## Exercise details
Write out the passage about Hart between "Hart said he took" and "bed and breakfast.", inclusive.

## Selected text
Dogs and cats are best summed up by Konrad Lorenz, who said, ``There is no domestic animal which has so radically altered its whole way of living, indeed its whole sphere of interests, that has become domestic in so true a sense as the dog: and there is no animal that, in the course of its (18) centuries-old association with man, has altered so little as the cat,’’ added Hart.

Hart’s book is available for purchase for $14.95 on his website www.hartsoriginalpetpourri.com. AUTHOR’S LOCAL CONNECTION In 1989, Hart and his wife Veronica (Ronnie) bought the original farmhouse to the property that has been the Westville Airport since the 1950s.

The Hart’s opened ``The Plane Old House’’ as a B & B during the National Baseball Hall of Fame weekend in 1990 and ran the business until selling it in 2004. The couple moved to Florida.

Hart said he took a long and convoluted route to Cooperstown, first coming to America in 1972 to teach at the University of California at Davis. Inching his way closer, Hart said he joined the Animal Medical Center in New York City in 1978 where he met Ronnie. He said together they migrated with some of their six children (each had three) to Schenectady. In 1989, once all the children had fled the nest, Hart said he and his wife went to Cooperstown where they planned to write and run a bed and breakfast.

## Entries supplied

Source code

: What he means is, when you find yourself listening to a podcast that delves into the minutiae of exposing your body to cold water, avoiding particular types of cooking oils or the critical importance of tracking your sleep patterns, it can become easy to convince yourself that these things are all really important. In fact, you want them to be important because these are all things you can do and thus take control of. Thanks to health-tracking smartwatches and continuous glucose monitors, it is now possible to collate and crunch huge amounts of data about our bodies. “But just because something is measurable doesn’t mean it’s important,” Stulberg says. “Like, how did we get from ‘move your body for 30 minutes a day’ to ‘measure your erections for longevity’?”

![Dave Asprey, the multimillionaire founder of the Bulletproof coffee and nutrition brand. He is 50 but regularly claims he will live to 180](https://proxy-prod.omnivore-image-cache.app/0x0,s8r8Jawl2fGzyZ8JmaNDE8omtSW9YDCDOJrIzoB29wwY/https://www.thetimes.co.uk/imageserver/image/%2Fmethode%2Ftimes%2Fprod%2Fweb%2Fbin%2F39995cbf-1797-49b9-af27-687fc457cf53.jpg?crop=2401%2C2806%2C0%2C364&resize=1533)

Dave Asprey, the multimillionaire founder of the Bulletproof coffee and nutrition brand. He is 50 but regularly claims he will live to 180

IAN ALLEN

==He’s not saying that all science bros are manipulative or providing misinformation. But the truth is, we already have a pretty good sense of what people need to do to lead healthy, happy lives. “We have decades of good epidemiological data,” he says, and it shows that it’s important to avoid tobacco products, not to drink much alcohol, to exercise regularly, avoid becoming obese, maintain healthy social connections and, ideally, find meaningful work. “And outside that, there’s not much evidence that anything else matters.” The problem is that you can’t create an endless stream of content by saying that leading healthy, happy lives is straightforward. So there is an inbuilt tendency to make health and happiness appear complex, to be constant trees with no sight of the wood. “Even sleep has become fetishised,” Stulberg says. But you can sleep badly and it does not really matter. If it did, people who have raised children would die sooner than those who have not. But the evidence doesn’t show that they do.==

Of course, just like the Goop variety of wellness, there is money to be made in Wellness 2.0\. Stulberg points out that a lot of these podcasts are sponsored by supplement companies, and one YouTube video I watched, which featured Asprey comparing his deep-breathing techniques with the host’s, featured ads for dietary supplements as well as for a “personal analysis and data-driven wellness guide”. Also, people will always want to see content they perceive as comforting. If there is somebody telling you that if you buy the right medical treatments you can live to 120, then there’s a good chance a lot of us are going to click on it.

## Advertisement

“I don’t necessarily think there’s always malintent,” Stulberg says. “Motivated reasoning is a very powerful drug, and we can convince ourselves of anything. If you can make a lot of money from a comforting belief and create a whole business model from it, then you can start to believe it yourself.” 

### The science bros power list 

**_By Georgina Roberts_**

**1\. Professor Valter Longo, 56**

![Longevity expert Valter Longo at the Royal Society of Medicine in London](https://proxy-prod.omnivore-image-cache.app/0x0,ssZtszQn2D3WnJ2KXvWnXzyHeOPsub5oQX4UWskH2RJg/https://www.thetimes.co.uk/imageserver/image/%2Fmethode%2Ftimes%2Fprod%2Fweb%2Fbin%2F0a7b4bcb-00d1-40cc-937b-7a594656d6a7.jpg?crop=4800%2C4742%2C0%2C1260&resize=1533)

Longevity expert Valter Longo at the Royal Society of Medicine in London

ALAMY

## Solution for this exercise
Hart said he took a long and convoluted route to Cooperstown, first coming to America in 1972 to teach at the University of California at Davis. Inching his way closer, Hart said he joined the Animal Medical Center in New York City in 1978 where he met Ronnie. He said together they migrated with some of their six children (each had three) to Schenectady. In 1989, once all the children had fled the nest, Hart said he and his wife went to Cooperstown where they planned to write and run a bed and breakfast.